Authors & Institutions
Kartik Narayan
Johns Hopkins University
Vishal M. Patel
Johns Hopkins University
What Problem It Solves
The paper addresses the weakness of a single shared encoder: after fine-tuning on low-resolution data it may underfit degraded regions and lose high-resolution discriminative knowledge.
Key Result
Across eleven high-resolution, mixed-quality, and low-resolution benchmarks, the authors report clear gains over state-of-the-art low-resolution face-recognition methods while keeping sparse expert activation.
Abstract
Low-resolution face recognition (LR-FR) remains a challenging task due to poor feature extraction and aggregation, as probe images often contain limited identity information resulting from extreme degradations such as blur, occlusion, and low contrast. Additionally, the domain gap between high-resolution (HR) gallery images and low-resolution (LR) probe images poses a significant challenge.

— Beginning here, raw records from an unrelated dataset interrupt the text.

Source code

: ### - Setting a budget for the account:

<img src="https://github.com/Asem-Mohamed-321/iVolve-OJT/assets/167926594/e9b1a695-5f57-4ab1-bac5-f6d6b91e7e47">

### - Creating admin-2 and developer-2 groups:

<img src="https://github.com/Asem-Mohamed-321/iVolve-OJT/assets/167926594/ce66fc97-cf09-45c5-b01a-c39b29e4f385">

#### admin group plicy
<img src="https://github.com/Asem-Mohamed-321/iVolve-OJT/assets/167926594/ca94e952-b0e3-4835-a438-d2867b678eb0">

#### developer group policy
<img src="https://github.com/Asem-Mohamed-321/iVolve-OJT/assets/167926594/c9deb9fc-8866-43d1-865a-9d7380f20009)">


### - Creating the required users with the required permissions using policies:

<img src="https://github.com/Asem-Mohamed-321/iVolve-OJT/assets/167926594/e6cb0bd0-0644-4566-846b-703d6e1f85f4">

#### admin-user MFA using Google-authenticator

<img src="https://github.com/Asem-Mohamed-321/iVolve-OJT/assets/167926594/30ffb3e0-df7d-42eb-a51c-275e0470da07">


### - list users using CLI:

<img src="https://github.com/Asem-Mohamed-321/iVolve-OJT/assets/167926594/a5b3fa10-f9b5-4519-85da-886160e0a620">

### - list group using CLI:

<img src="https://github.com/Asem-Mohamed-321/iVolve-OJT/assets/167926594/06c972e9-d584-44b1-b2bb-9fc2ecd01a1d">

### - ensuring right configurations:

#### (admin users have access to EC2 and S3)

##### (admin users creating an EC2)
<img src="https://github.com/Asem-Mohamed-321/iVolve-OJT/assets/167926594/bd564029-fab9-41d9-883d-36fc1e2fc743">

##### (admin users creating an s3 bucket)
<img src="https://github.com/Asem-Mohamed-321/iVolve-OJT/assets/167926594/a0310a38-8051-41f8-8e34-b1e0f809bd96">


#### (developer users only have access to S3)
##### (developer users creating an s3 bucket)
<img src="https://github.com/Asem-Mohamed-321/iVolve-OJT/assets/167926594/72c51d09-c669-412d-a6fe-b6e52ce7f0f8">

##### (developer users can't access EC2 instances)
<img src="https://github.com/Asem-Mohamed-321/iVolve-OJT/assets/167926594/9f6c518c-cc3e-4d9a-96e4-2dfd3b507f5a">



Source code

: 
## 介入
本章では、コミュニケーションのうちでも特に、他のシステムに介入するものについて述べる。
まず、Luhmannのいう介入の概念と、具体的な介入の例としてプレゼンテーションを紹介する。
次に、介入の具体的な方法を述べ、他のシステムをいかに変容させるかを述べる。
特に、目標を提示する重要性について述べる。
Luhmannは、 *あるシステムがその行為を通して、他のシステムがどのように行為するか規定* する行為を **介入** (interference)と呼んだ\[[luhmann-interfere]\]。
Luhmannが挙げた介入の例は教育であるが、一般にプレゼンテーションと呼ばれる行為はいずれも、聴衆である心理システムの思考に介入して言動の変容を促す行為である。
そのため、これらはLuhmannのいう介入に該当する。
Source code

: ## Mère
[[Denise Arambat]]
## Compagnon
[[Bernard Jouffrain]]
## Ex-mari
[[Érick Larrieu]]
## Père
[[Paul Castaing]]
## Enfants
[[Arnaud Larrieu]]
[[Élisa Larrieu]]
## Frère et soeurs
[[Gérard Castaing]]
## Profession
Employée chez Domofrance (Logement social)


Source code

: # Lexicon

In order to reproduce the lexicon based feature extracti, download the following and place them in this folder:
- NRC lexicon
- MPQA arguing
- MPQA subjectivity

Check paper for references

A single feature encoder struggles to generalize effectively across both domains when fine-tuned on an LR dataset, and this issue is further magnified by catastrophic forgetting. To address these challenges, we propose FaceMoE, an effective adaptation of Mixture of Experts (MoE) transfomer architecture for low-resolution face-recognition . Specifically, we introduce multiple specialized feed-forward network (FFN) experts and incorporate a top-k router, which dynamically assigns tokens to appropriate experts. This design emergently promotes specialization across experts for different semantic regions of the face, which enables FaceMoE to perform resolution-aware feature extraction. Moreover, the top-k router facilitates sparse expert activation, enabling the model to preserve pretrained knowledge when finetuned on a LR dataset, while increasing model capacity without proportional computational overhead. FaceMoE is trained with a combined face recognition loss, router z-loss, and load balancing loss to ensure expert specialization and stable training. To the best of our knowledge, this is the first work leveraging MoE for LR-FR. Extensive experiments across eleven datasets, spanning HR, mixed-quality, and LR benchmarks, demonstrate that FaceMoE significantly outperforms state-of-the-art methods. Code: https://github.com/Kartik-3004/FaceMoE
Research Starting Point
Surveillance, access-control, and border workflows often compare degraded probe images with cleaner enrollment images; the failure mode is not just less detail, but a domain gap that can cause an adapted encoder to forget high-quality recognition behavior.
Method
FaceMoE inserts specialized feed-forward experts into a transformer and uses top-k routing so each token can select a small set of experts. The training objective combines face-recognition loss with router z-loss and load-balancing loss, which encourages stable specialization without making every expert active for every image.
Paper Summary
FaceMoE is useful for teams that cannot control image quality at capture time. Its main product implication is a routing-based way to add capacity for degraded faces without retraining a completely separate low-resolution system or paying the full cost of a larger dense model.